Un día después de mi llegada de Quibdó, llegaron mis amigos y entre charla y charla les dije: muchachos que vergüenza, y contestó Plutarco siempre pensando como hombre viejo: «la vergüenza en este país se la comieron los perros», lo miramos sorprendidos y largamos la carcajada al tiempo que celebraban mi nueva manera de hablar achocoanado.
Mis padres: Célimo y Libia armaron la segunda expedición «pues no me podía quedar bruto» y asesorados por mi primo Carlos Cantillo me mandaron junto con él, a la Normal de Medellín, donde me matriculé como interno, hoy pienso que, si las becas y los internados no los hubieran quitado de la educación media, no hubiera tanto hombre de servicio vagando.
La sede educativa quedaba al pie de las torres de Coltejer, se imaginan el frío que hacía en ese tiempo, en mi primera noche creí que la cama estaba mojada y que el pipí y las chácaras se me habían perdido.
A las cinco de la mañana después de sonar la martirizante campana le vi por primera vez la cara adusta y sería del coordinador, el profesor Bedoya. Ingresé a la ducha abrí la pluma y salió el chorro botando humo, pero me aventuré y el agua cayó en mi calentano cuerpo a seis grados de temperatura, me encalambró como las vacas resabiadas que llevaban al matadero viejo de mi Turbo amado. El cuerpo se me puso rojo, la cumbamba me temblaba como la planta vieja de Lucio Chico que daba luz eléctrica cuando se podía hasta las once de la noche, y mi negra piel que causaba alboroto entre tanto blanquito se me erizo mucho más que la de la bella y contemporánea Amparo Grisales, los dedos se me arrugaron y estaban temblorosos, como las patas de un cangrejo peluó.
Ponerme la ropa era otra odisea pues el engarrotamiento continuaba, pero se volvió costumbre y el físico mortal lo aceptó.
Conocí a Medellín a pie, pues muchas veces no había pá los buses, me acostumbré a subir lomas hasta que mis pulmones de alma costeña se robustecieron, se me partieron los labios, la nariz goteaba sangre de vez en vez, mi piel botó el sollejo cual culebra vieja, y de tanto comer frijoles con mazamorra y la famosa sopa de arracacha con el arroz pelotudo cambiaron la dieta y como consecuencia lógica la digestión.
Me acostumbré a usar Mexsana porque el sudor frío daba pecueca que las medias de unos amigos cochinos caían paradas.
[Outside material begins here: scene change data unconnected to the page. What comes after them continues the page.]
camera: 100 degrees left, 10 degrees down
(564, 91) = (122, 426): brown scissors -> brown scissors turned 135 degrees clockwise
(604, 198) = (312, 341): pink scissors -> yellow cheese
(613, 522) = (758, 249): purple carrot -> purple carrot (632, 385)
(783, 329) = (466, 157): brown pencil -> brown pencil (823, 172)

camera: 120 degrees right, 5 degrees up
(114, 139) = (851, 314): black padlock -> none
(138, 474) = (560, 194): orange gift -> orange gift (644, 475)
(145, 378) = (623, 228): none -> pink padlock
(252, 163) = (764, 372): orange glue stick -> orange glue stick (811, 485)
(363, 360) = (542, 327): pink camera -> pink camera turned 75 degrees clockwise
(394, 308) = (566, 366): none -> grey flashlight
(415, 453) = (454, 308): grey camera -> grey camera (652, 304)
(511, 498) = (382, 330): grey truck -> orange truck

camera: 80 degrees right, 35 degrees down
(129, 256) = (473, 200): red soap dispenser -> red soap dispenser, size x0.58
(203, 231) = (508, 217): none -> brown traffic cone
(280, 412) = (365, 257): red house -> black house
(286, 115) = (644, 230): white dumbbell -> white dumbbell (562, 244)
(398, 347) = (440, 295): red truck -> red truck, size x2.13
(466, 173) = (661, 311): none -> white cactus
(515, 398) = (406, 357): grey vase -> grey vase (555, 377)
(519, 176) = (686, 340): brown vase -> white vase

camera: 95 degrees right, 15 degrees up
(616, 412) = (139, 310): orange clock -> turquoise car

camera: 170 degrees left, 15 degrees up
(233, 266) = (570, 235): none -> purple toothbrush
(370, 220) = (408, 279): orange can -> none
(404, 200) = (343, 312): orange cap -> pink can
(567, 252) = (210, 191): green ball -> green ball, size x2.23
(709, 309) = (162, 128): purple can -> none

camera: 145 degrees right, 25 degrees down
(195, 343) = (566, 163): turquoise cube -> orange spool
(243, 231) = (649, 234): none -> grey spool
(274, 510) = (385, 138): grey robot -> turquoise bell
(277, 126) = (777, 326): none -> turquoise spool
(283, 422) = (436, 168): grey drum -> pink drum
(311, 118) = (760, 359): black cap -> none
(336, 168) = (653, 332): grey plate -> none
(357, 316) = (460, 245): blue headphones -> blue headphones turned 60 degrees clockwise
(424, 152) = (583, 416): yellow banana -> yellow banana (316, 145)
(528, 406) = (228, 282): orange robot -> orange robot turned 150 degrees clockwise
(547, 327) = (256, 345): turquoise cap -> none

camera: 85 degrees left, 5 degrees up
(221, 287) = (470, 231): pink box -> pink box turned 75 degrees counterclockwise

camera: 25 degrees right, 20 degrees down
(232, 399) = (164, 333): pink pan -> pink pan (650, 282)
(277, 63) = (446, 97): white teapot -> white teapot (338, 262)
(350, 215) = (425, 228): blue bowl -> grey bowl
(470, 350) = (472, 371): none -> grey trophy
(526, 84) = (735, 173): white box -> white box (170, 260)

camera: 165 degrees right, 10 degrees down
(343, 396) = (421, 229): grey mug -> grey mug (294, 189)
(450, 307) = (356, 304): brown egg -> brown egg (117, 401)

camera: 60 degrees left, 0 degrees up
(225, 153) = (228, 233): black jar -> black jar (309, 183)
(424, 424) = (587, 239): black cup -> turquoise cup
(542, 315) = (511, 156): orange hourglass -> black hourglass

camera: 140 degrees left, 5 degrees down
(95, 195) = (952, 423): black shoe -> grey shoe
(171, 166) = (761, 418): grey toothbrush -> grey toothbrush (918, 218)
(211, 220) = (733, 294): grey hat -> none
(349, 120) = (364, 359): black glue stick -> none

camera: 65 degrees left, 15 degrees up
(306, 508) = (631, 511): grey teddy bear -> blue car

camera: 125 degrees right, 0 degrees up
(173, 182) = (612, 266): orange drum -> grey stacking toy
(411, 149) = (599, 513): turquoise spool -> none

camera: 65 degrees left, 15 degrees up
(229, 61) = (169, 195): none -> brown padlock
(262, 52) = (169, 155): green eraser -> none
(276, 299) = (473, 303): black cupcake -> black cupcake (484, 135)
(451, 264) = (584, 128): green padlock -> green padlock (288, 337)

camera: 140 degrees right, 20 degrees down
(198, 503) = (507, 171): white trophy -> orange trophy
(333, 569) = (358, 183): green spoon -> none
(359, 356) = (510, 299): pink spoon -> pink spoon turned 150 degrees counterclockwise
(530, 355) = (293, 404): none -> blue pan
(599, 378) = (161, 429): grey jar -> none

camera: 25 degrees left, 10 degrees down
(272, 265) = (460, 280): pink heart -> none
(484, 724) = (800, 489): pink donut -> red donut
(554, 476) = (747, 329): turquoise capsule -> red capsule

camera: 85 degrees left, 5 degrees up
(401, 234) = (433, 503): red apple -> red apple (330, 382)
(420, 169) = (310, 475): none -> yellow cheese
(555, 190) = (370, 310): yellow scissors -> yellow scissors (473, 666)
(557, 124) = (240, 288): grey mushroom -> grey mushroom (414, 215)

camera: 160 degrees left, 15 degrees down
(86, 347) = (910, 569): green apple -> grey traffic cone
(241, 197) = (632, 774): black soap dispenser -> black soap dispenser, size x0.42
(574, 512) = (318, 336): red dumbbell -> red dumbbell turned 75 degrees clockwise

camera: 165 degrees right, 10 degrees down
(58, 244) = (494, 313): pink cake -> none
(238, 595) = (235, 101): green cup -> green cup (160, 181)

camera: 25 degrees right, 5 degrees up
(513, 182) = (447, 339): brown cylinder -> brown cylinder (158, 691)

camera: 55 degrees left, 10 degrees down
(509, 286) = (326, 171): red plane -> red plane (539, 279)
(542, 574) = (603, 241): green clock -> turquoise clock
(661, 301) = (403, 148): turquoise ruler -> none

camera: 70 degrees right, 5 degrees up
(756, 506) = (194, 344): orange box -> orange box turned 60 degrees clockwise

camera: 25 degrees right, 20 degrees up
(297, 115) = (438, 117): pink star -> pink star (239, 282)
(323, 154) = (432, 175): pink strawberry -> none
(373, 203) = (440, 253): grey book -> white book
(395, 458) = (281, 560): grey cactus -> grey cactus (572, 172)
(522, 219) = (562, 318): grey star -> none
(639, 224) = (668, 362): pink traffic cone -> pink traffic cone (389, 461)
Me familiaricé con el olor a pino de sus bosques, a mamar gallo por teléfono, a ir a la cancha Marte, que está cerca del estadio a ver practicar a futbolistas famosos, e hice cola frente al hotel Nutibara; en ese tiempo de caché a conocer a Pelé, a Garrincha, a Coutiño, a Beckenbauer, o a aplaudir desde lejos a los famosos que venían a la ciudad.
En Medellín de los años 60 me volví hippie negro, aprendí a bailar rocanrol, twist, y a escuchar baladas de Óscar Golden, de Vicky (no la de ahora que no canta, pero habla pinga) a Cristofer. Vestí ropa go-go, pantalones bota ancha, zapatos de tacón alto, correa ancha y camisas coloreadas con el nudo de perro y el famoso afro de abundante pelo, al estilo de la líder americana Ángela Davis. Me aprendí las canciones de Pablus Gallinazus y de Piero, dedicaba discos a las chicas de Claudia de Colombia y rebuznaba con la música de Noel Petro; «El Burro Mocho»; “Oye azucena linda, siquiera dame un beso”.
La dicha duró poco, pues hubo huelga en La Normal, en contra del trato militar de Bedoya, entre otras cosas, yo de «machito» decía discursos veintejulieros y castristas. A mis catorce años fui rebelde con causa o sin causa, tirando el famoso «peo químico» para que los profesores y esquiroles se salieran de clases, me cogieron «pillao» juntos a otros niños dizque revolucionarios. Nos hicieron consejo de seguridad en rectoría y declararon que éramos un «peligro» para la institución y nos mandaron de «paticas a la calle».
Gracias a don Gabriel Barrios y su esposa la misia querida Antonia Peñata, madre putativa y hasta alimenticia de todos los turbeños; convencieron a mis viejos y me consiguieron cupo en el Liceo Juan de Dios Uribe de Andes, en el bello Suroeste antioqueño. Esta es otra historia.
Rocosa: Muchos turbeños hoy realizados como personas le debemos un homenaje póstumo a la » misia» Antonia Peñata, sin su ayuda moral y física muchos hubiéramos fracasado en el duro Medellín de esa época. Paz en su tumba, Roco.